USING THE INFORMATION:
1. In the Philadelphia snow forum thread below, what did Lone136 find had gone bad on the plow from last year?
2. Extend the Philadelphia snow forum thread below, picking up right after the last line shown.

TEXT UNDER STUDY:

# Philadelphia PA 2011-12



## Mackman (Nov 3, 2009)

What the heck is going on. 1-3in??? All my snow stuff is still in the weeds. I guess i better get it out. Just in case. Even tho im willing to bet we get nothing.


----------



## Matt10486 (Mar 4, 2009)

on grassy areas it may accumlate to 1-3 they say.. poconos and lehigh valley anywhere from 4-8


----------



## GM_Fan40 (Aug 29, 2011)

Already had 2 people pass.me today with their blades on. Lol


----------



## b-rock (Oct 19, 2011)

Im in central PA and they are saying 4 to 8..nothing like getting ready the last minute!!!


----------



## I HATE RUST (Oct 9, 2010)

philly is now at 3-5, get the blades on and the saws out cause leaves + snow = SH*T storm


----------



## b-rock (Oct 19, 2011)

I HATE RUST;1332664 said:


> philly is now at 3-5, get the blades on and the saws out cause leaves + snow = SH*T storm


Its gonna be wet and heavy!!! Good luck everyone and be safe...Make that money!!!!!


----------



## GM_Fan40 (Aug 29, 2011)

I feel like if i put my blade on now im just gonna jinx us!


----------



## 2005_Sierra (Aug 7, 2009)

GM_Fan40;1332677 said:


> I feel like if i put my blade on now im just gonna jinx us!


Dont worry, i already did. got all 3 pickups ready and working about 3 hours ago


----------



## lilweeds (Aug 3, 2007)

Anybody wanna help me out in Berks. I've got nothing ready right now.


----------



## Lone136 (Sep 18, 2010)

Well after work today I did get mine out and come to find out the solenoid had gone bad from last year. I installed the spare I had and low and behold it works again.
I have to work at the shop tomorrow so it will stay on the truck and if I have some time there I will clean it up and give it a good look over


----------



## KPZ Enterprises (Sep 16, 2010)

township was putting on salters n plows today, iv been getting ready for leaf removals, not snow! wtf mother nature! hopefully this is a sign that this winter will be nice n snowy.


----------



## havenlax18 (Dec 16, 2010)

Says 1-3 for philly. WTF all my mowing equipment is out and none of my equipment is close to being ready?


----------



## GM_Fan40 (Aug 29, 2011)

Dont worry i put my blade and salter on a little bit ago, so now Delco isnt going to get sh*t outta this storm..


----------



## johnyredd99 (Nov 19, 2007)

* locations...most of central pennsylvania 

* hazard types...heavy wet snow...which will be mixed with rain 
for a few hours after the onset near...and to the southeast of 
intestate 81.

SUPPLIED DATA:
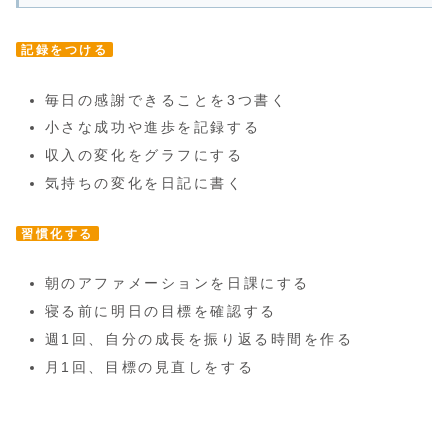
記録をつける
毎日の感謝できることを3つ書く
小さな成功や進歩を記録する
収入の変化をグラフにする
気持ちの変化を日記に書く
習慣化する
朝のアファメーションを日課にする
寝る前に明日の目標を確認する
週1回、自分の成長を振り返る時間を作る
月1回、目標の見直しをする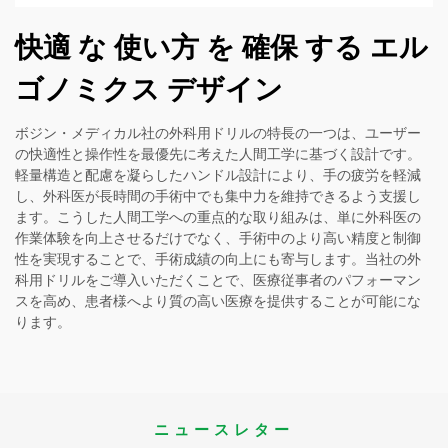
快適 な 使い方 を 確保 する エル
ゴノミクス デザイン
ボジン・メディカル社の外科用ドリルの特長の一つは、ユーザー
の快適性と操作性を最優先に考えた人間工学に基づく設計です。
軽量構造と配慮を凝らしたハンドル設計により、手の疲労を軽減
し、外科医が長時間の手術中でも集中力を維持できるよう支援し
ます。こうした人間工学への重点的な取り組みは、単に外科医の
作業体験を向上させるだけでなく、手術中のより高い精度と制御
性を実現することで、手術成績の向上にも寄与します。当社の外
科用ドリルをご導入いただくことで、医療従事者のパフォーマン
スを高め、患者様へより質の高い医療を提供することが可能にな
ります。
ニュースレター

RESULTS FOR THE EXERCISE:
1. The solenoid.

2.
* accumulations...5 to 10 inches of snow...with localized amounts 
around 1 foot.


----------



## J&R Landscaping (Dec 25, 2005)

The forecast hasn't changed much over night here. I'm in Lower bucks right along the I95 corridor. Were right on the line between a coating -2" and 2-4" but it looks as if there will be little accumulation on the pavement, most will be on the grass and trees..


----------



## CS-LAWNSERVICE (Sep 3, 2011)

snowing now in Winchester Virginia along I-81 so its heading your way boys 6:10 am


----------



## KPZ Enterprises (Sep 16, 2010)

yep, u were right. i woke up today and what do you know my whole lawn is covered!!! O and accuweather.com says theres 6.1in of snow on the way for Malvern!


----------



## GM_Fan40 (Aug 29, 2011)

anyone else in Delco have their blades on? The weather reports dont sound to promising for us but what gets me is how it wasnt supposed to get so cold and switch over to snow till later this evening. Good for us maybe?


----------



## jeffslawnservic (Apr 23, 2009)

Starting to become a mess up here in NE Philly, its sticking to the streets but it is more slush and ice than anything. Peoples cars are starting to slide around.


----------



## Ramairfreak98ss (Aug 17, 2005)

jeffslawnservic;1333388 said:


> Starting to become a mess up here in NE Philly, its sticking to the streets but it is more slush and ice than anything. Peoples cars are starting to slide around.


yep.. we just got calls for a couple places that want salt already, whoohoo! 2hrs ago, one manager was still swearing they wouldnt need anything, i went there in person and he said look... nothing sticking, 1.5hrs later, uh, yeah sidewalks getting bad so need you to come by now lol.


----------



## Ramairfreak98ss (Aug 17, 2005)

GM_Fan40;1333351 said:


> anyone else in Delco have their blades on? The weather reports dont sound to promising for us but what gets me is how it wasnt supposed to get so cold and switch over to snow till later this evening. Good for us maybe?


We pulled out 4 of ours last night just incase so we can hookup fast, but we'd be moving them in november anyway so just doing it ahead of time. spreaders go in fast and have some bulk left over from last year since our bulk and bagged delivery is coming in a little over a week.


----------



## KPZ Enterprises (Sep 16, 2010)

well how did everyone else do? we didnt need to salt or plow, everything is almost melted here, so begins all the treework we will be getting from this


----------



## BFBoss (Jan 16, 2011)

Plowed and salted. Salted because the low tem was 26. Definantly a lot of trees and stuff to cut up now


----------



## havenlax18 (Dec 16, 2010)

Plowed last night and salted. Getting a meyer installed tomorrow and a boss v two days after.


----------



## GM_Fan40 (Aug 29, 2011)

Anyone think we will get a storm before christmas? Farmers almanac says we are supposed to get one between december 17 and 20th


----------



## J&R Landscaping (Dec 25, 2005)

Accu weather's long range 15 day has been saying possible something. The dates keep changing so we'll see what happens. Nothing huge though, but a nice 4-6" storm would be a great 2 push storm to kick off the season!


----------



## GM_Fan40 (Aug 29, 2011)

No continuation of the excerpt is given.